Barbecue chicken | Cheap eats

Julia Kramer defends barbecue's oft-forgotten stepsister: low-and-slow–smoked chicken.

0

Comments

Add +

“I like to eat barbecue chicken—if there are no ribs around.” This is barbecue aficionado–ese for: “I like to eat scrap metal. If there is no food left on Earth.” Ribs—pork ones, it goes without saying—that’s what barbecue is, the enthusiasts bellow.


Chicken is the milquetoast sidekick. The ugly, forgotten stepsister cropped out of the barbecue family portrait. Pity the chicken.
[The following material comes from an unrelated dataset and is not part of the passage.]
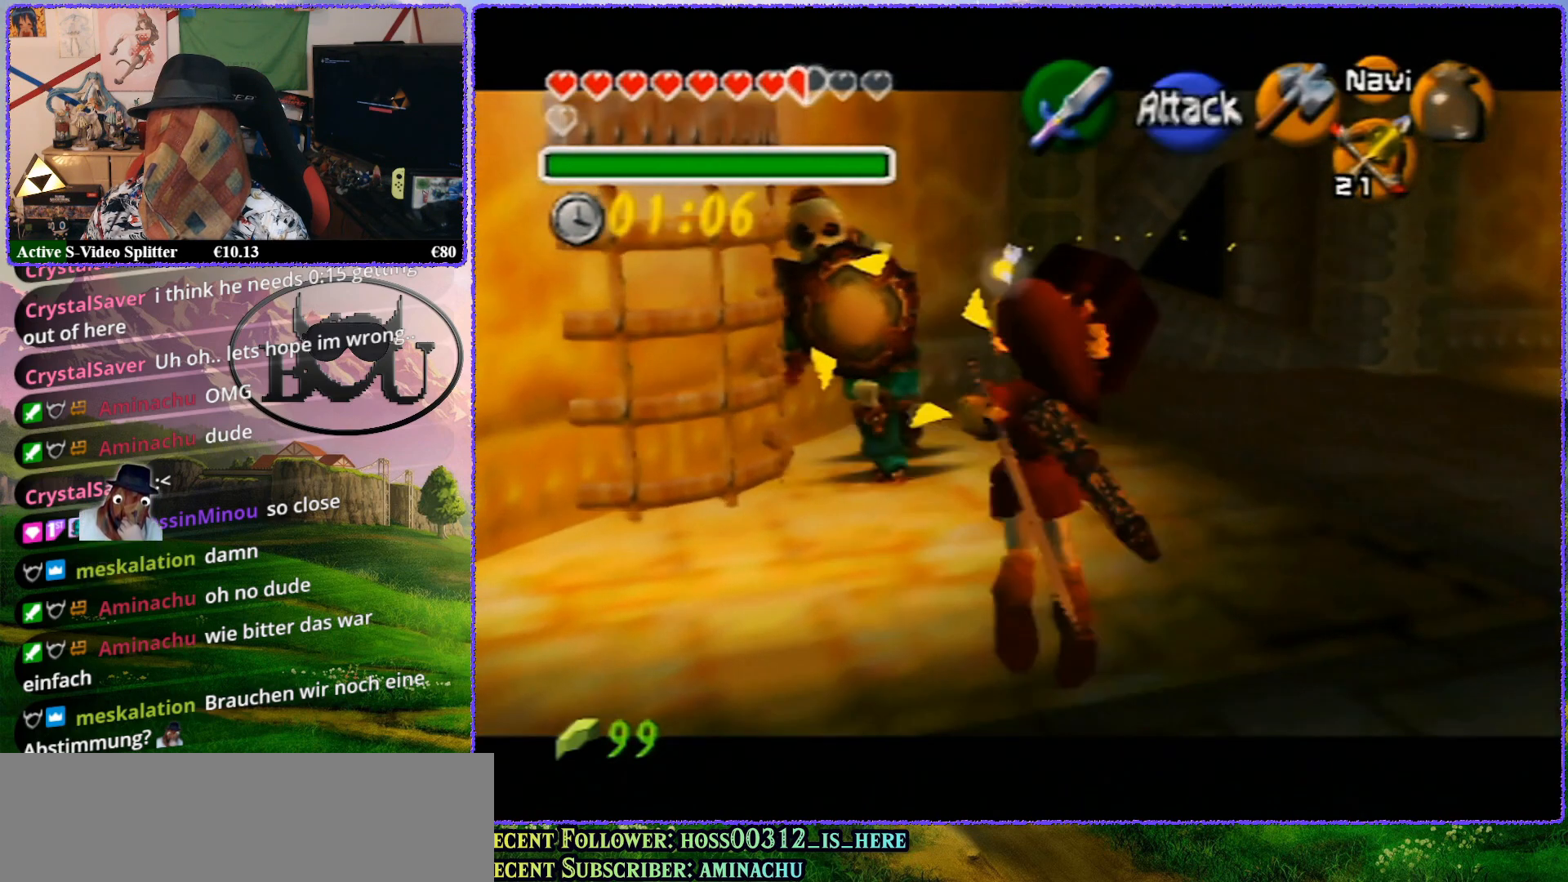
{"buttons": ["R1", "Z"], "left_stick": "center", "events": []}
Roasted to dryness, poached to wateriness or tossed by backyard barbecuers onto a flaming grill, only to emerge enveloped in black char, still raw inside.


Done right, low-and-slow barbecue chicken knows none of these flaws. So if you are eating oversmoked chicken, or chicken with a tough, chewy skin, don’t pity it. Pity yourself for eating at the wrong barbecue joint.


Picture this: a half chicken, its crisp, tanned skin touched with char. Snap off a piece of skin: It’s salted and peppered by a lunatic—a lunatic who knows how to get maximum flavor out of a bird. It slicks your tongue with fat and grease. It’s incredible. Reach to separate the leg from the body. With the slightest touch, the leg bone will simply slide away.


Granted, this kind of poultry perfection is hard to find. After many dry, tasteless misses, only two examples stand out.


Barbara Ann’s (7617 S Cottage Grove Ave, 773-651-5300; half chicken $8) has some of the best chicken around. You won’t have a choice but to use your car hood as a table—bulletproof glass is as much ambience as the standing-room-only spot offers to its barbecue-loving patrons.


Want to eat in a chair? Go home. Or go to Smoque (3800 N Pulaski Rd, 773-545-7427, smoquebbq.com; half chicken $8), where the chicken’s seasoned exterior yields to pink, juicy flesh. It tastes gently, sweetly of smoke. It is more than tender: It loves you.


Find it in your heart to love it back.